Integration is another matter altogether. Undoing differentiation often requires great ingenuity to find just the right combination of algebraic maneuvers, and for many problems there may be a lot of trial and error before that combination is found. Indeed, given a formula for a function that is the derivative of something, it is often not clear whether the something can be defined by a formula in the usual sense.

Some computer programs — those called computer algebra systems (CAS) — can find indefinite integrals (antiderivatives) as well as derivatives. However, you may have already discovered that our CAS, Sage, will occasionally fail to find an integral that you know — or strongly suspect — does have a formula. You may need some algebraic strategies for working in partnership with Sage to achieve success in these cases. In this section we will offer some examples and activities to reinforce this concept of human and computer algebra working together.

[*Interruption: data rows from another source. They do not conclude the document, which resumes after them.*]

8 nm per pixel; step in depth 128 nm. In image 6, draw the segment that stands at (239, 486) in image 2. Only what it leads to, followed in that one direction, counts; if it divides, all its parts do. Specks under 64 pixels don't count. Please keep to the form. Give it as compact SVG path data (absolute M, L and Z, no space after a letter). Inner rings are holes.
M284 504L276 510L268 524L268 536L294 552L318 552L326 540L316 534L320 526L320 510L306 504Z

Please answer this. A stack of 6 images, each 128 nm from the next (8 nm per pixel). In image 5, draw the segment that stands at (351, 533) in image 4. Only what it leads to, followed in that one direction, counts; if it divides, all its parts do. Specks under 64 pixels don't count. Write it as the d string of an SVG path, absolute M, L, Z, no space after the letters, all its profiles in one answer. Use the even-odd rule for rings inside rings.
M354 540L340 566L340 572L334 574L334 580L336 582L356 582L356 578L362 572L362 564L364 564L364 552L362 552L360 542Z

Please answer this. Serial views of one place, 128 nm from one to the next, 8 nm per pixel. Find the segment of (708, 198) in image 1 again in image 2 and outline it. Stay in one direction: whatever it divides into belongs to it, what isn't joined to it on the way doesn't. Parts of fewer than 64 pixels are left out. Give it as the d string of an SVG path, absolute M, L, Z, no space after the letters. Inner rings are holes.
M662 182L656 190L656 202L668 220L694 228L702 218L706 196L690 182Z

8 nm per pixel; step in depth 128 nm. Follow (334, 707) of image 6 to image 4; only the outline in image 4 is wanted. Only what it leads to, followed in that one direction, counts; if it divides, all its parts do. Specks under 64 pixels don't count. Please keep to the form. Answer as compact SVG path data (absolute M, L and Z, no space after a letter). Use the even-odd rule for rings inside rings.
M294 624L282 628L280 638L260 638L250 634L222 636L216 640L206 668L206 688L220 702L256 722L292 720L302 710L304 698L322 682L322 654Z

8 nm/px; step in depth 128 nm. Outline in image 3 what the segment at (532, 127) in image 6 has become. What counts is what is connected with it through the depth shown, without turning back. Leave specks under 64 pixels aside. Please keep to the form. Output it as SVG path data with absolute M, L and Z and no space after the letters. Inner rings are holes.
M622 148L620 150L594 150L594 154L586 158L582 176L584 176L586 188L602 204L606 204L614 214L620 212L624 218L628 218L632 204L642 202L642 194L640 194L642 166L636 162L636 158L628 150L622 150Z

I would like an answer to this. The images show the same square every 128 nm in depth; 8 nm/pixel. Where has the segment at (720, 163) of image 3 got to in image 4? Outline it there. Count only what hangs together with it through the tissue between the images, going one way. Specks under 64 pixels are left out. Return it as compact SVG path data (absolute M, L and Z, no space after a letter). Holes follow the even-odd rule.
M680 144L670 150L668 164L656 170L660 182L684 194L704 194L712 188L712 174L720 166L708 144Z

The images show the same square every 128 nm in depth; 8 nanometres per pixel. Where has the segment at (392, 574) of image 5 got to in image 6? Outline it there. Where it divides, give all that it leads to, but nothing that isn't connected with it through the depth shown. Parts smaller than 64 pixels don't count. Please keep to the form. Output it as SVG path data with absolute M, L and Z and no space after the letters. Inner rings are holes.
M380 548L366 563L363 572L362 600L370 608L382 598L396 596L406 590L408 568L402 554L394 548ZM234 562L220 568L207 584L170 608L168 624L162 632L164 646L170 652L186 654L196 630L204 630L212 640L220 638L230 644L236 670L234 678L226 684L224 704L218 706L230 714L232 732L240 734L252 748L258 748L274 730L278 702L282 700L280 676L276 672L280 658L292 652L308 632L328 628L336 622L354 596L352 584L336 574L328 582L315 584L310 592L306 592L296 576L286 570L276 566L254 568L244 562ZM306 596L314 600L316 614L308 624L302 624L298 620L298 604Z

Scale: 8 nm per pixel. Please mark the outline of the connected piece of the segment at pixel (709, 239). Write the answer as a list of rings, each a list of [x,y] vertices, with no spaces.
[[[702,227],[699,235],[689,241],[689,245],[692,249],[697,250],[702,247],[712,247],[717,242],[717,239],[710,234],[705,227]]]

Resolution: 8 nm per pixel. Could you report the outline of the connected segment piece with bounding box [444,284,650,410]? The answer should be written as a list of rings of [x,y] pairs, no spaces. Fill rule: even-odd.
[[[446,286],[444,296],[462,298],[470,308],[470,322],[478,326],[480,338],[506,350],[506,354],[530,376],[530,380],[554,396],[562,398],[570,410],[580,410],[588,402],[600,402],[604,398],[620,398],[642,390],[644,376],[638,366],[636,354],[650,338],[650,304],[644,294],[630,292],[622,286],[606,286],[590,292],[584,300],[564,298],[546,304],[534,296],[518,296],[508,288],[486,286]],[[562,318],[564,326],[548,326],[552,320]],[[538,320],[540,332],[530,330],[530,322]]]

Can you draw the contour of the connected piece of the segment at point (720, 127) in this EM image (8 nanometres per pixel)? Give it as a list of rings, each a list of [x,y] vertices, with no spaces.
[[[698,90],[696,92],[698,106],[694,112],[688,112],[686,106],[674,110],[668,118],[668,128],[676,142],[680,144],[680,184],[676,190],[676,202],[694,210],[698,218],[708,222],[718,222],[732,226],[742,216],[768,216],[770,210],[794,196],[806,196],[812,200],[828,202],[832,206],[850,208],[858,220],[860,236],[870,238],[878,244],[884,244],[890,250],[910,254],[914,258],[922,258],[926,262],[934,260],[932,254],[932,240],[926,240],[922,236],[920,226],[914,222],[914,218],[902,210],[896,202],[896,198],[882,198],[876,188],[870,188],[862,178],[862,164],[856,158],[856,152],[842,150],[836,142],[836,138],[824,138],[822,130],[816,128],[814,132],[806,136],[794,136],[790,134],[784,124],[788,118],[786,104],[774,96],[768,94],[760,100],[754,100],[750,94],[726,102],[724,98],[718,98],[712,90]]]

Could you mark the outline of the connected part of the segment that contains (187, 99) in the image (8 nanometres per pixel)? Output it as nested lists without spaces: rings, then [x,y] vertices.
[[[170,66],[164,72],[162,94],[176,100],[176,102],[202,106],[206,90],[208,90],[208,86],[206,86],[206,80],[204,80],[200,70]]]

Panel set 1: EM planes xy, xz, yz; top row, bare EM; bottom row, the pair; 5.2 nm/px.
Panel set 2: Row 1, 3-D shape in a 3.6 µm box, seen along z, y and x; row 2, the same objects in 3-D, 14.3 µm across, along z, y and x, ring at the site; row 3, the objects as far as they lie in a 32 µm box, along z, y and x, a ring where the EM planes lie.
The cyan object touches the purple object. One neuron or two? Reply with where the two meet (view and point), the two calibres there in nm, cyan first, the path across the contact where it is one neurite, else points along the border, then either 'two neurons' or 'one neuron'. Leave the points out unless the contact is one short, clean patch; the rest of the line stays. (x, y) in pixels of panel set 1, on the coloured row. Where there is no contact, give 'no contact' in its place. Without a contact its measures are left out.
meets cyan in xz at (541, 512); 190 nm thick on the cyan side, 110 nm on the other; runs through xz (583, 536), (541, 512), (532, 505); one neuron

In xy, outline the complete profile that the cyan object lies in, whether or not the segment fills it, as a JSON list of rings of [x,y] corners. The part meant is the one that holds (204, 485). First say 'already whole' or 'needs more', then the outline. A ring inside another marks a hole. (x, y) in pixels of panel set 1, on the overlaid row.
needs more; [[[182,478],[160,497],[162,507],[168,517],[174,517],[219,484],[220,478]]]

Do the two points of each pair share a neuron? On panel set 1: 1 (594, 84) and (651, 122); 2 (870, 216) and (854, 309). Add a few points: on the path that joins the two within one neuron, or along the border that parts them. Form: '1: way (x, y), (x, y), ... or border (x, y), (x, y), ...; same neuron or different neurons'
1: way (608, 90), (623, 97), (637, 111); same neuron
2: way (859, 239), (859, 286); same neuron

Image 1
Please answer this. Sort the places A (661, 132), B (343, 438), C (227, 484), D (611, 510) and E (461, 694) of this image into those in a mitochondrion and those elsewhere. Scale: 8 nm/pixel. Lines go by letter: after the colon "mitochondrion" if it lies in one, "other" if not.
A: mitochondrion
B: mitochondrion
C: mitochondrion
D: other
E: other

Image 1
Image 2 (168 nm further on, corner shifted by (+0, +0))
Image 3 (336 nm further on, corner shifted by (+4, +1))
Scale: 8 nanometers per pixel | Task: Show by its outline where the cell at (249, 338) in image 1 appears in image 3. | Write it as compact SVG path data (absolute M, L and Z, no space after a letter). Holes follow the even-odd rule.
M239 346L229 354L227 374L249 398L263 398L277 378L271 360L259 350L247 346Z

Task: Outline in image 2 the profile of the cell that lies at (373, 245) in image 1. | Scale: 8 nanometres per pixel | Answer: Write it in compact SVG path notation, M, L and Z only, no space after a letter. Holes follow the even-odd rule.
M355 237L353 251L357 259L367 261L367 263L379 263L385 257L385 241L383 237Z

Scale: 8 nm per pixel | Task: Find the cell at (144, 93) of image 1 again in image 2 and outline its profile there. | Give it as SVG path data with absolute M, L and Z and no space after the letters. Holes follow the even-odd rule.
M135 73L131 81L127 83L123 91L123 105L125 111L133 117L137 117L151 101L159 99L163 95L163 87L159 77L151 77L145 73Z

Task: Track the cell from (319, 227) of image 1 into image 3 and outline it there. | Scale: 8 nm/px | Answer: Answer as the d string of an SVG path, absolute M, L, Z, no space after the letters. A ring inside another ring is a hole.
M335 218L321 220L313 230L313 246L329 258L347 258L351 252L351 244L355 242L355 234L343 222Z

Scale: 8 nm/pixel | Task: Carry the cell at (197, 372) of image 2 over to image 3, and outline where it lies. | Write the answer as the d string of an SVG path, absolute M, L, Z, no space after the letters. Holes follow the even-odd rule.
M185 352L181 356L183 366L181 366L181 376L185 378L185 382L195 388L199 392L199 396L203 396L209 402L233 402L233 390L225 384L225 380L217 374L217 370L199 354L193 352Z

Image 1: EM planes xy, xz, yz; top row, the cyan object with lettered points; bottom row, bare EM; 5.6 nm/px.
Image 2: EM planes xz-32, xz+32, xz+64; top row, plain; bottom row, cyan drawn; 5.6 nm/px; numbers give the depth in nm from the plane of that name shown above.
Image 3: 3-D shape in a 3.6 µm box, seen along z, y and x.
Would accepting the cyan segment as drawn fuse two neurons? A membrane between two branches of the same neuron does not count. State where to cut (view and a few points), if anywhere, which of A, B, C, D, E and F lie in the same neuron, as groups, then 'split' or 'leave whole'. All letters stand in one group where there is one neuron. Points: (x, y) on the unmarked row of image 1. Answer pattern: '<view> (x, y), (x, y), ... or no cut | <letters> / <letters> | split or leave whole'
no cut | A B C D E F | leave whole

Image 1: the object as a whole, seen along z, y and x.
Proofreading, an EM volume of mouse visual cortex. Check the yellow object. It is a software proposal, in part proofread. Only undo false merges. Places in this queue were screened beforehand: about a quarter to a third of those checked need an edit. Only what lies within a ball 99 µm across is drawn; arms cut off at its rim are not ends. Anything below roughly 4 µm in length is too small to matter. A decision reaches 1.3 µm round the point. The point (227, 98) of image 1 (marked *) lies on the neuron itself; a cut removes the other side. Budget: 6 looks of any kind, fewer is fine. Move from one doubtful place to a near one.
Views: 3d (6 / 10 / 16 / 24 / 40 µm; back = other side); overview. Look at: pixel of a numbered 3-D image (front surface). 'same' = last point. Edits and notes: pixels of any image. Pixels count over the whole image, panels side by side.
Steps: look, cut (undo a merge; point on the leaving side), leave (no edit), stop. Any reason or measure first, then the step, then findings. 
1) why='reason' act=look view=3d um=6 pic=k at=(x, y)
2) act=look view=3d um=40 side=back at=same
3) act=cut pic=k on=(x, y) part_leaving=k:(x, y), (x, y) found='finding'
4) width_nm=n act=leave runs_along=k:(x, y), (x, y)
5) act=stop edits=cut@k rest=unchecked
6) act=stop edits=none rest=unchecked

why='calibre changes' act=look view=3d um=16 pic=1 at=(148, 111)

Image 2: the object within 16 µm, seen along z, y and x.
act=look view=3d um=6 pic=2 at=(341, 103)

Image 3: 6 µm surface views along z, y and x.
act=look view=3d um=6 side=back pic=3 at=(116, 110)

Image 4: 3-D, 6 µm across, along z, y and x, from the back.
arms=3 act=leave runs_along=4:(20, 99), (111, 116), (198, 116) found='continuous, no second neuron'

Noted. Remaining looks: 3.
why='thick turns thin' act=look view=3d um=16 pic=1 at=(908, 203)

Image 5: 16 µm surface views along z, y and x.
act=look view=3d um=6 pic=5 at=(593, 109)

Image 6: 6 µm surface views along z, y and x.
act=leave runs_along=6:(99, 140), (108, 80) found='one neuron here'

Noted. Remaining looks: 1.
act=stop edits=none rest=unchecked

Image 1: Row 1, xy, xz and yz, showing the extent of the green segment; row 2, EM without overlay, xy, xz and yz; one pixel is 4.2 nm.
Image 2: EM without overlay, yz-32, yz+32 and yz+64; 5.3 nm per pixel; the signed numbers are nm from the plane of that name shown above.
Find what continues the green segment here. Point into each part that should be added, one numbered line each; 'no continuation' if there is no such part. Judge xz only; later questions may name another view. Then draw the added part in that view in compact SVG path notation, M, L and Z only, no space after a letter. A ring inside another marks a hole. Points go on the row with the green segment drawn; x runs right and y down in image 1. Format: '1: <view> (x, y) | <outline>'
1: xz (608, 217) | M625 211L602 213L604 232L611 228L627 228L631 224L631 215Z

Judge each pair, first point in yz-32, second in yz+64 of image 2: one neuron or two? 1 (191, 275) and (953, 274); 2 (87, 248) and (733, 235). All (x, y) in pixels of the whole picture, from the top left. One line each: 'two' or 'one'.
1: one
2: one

Before we begin our exploration of the use of CAS for integration, recall that two rather different types of problems have led us to a need for evaluating indefinite integrals. First, almost from the beginning of this course we have been concerned with the problem of solving differential equations, and we saw in Chapter 6 that this problem often can be turned into one of indefinite integration (although this term was not introduced until Chapter 7). Second, our study in Chapter 7 of the divide-and-conquer technique and the Fundamental Theorem has shown us that indefinite integrals can be used as a tool for evaluating definite integrals. We note in passing that every CAS can evaluate a definite integral of an explicit function with explicit limits of integration (i.e., with specific values for all of the constants involved), but in the preceding section we saw a need for evaluating definite integrals of functions with parameters (constants with names but unspecified values) in order to find Fourier coefficients.

The image below (not an actual Sage interact) shows how a Sage tool integrates the function \(f(x)=e^x \sin(x)\) and then differentiates the result to confirm that the integration did in fact produce an antiderivative. This is a useful checking step to keep in mind whenever using a computer or calculator to do indefinite integration. We will use this tool at appropriate places in this section.